BEGIN Reading text
Fatigue is one of the most prevalent symptoms endorsed by cancer survivors, particularly those treated for breast cancer or Hodgkin lymphoma. Despite the tremendous implications such work has for effective interventions, little is known about the underlying pathophysiology of fatigue, association with medical co-morbidities and factors that may help predict those to be at highest risk. The proposed research will utilize Vanderbilt-Ingram Cancer Center REACH for Survivorship Program together with the investigators Hematologic Malignancies Program. In adolescent and young adults (AYA), ages 18 - 39 the investigators will address the following: Primary Aims Aim 1: Assess the prevalence and severity of fatigue and its impact on functional outcomes Aim 2: Determine host, disease and treatment-related risk factors for fatigue Secondary Aims Aim 1: Evaluate the association between levels of proinflammatory cytokine activity and fatigue Aim 2: Evaluate the association between fatigue and self reported fatigue in AYA Hodgkin lymphoma (HL) survivors. Hypotheses: 1. Fatigue is more prevalent and severe among AYA HL patients and survivors, compared to general population and will be associated with impaired functional outcome. 2. Risk factors for fatigue include higher disease stage, B symptoms and elevated erythrocyte sedimentation rate at diagnosis, dose density of chemotherapy and higher doses and more expanded fields of radiotherapy. 3. Risk of fatigue is associated with long-term cardiopulmonary and endocrine complications. 4. Levels of specified proinflammatory cytokines are associated with increased fatigue.
END Reading text
Using the fatigue study summary, say whether each statement agrees with it, and quote the exact words that decide each one. 1. The research covers people aged 18 to 39. 2. Much is already known about the underlying pathophysiology of fatigue. 3. One hypothesis links the risk of fatigue to long-term cardiopulmonary and endocrine complications. The data that comes next plays no part in this work.
BEGIN Provided material
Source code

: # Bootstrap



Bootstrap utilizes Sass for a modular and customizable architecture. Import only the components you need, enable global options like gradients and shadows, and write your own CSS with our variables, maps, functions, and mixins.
END Provided material
Your solution:
1. Yes: "In adolescent and young adults (AYA), ages 18 - 39"
2. No: "little is known about the underlying pathophysiology of fatigue"
3. Yes: "Risk of fatigue is associated with long-term cardiopulmonary and endocrine complications."